Task brief. Copy every line of text from the records below word for word, keeping each line break where it falls. Leave the pictures out.

Working data.
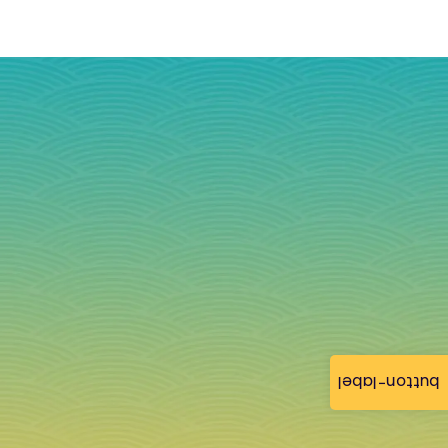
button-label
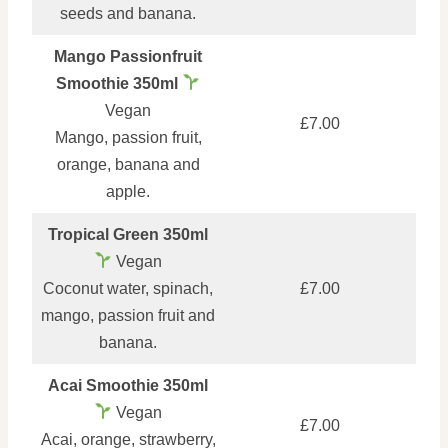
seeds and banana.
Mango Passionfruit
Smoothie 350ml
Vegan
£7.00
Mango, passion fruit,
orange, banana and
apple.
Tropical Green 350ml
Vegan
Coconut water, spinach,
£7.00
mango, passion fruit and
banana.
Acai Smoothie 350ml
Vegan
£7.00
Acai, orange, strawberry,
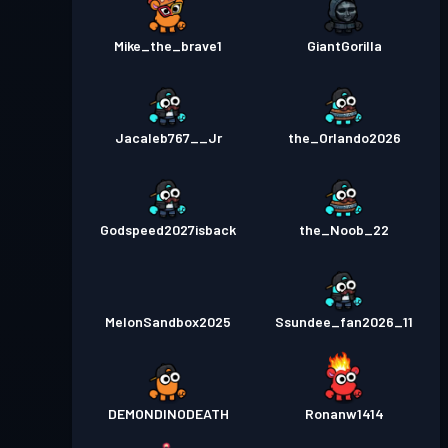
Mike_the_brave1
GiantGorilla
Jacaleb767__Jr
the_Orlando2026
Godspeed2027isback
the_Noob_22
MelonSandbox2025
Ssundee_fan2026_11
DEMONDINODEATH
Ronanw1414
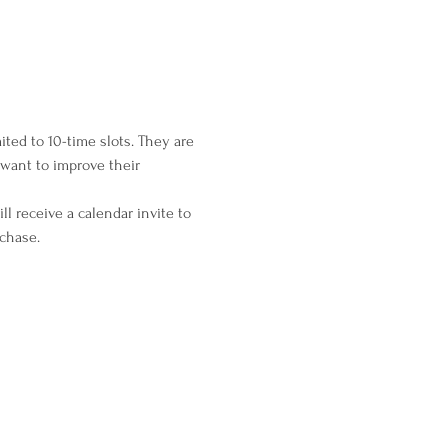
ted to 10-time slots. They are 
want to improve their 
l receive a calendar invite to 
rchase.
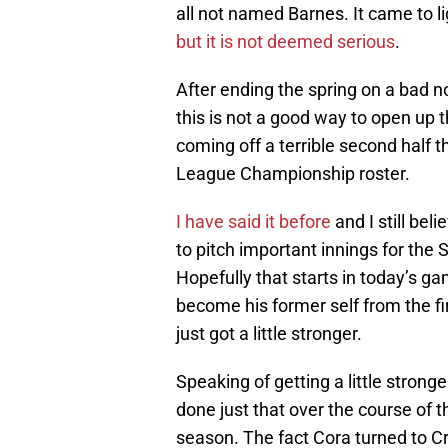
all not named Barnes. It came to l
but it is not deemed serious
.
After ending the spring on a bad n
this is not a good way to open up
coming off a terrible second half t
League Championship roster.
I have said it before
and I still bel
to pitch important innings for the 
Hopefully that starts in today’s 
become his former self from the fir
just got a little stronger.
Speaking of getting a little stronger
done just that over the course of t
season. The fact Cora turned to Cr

Result of the exercise.
button-label
seeds and banana.
Mango Passionfruit
Smoothie 350ml
Vegan
£7.00
Mango, passion fruit,
orange, banana and
apple.
Tropical Green 350ml
Vegan
Coconut water, spinach,
£7.00
mango, passion fruit and
banana.
Acai Smoothie 350ml
Vegan
£7.00
Acai, orange, strawberry,
Mike_the_brave1
GiantGorilla
Jacaleb767__Jr
the_Orlando2026
Godspeed2027isback
the_Noob_22
MelonSandbox2025
Ssundee_fan2026_11
DEMONDINODEATH
Ronanw1414
ted to 10-time slots. They are 
want to improve their 
l receive a calendar invite to 
rchase.
all not named Barnes. It came to l
but it is not deemed serious
.
After ending the spring on a bad n
this is not a good way to open up
coming off a terrible second half t
League Championship roster.
I have said it before
and I still bel
to pitch important innings for the 
Hopefully that starts in today’s 
become his former self from the fir
just got a little stronger.
Speaking of getting a little stronger
done just that over the course of t
season. The fact Cora turned to Cr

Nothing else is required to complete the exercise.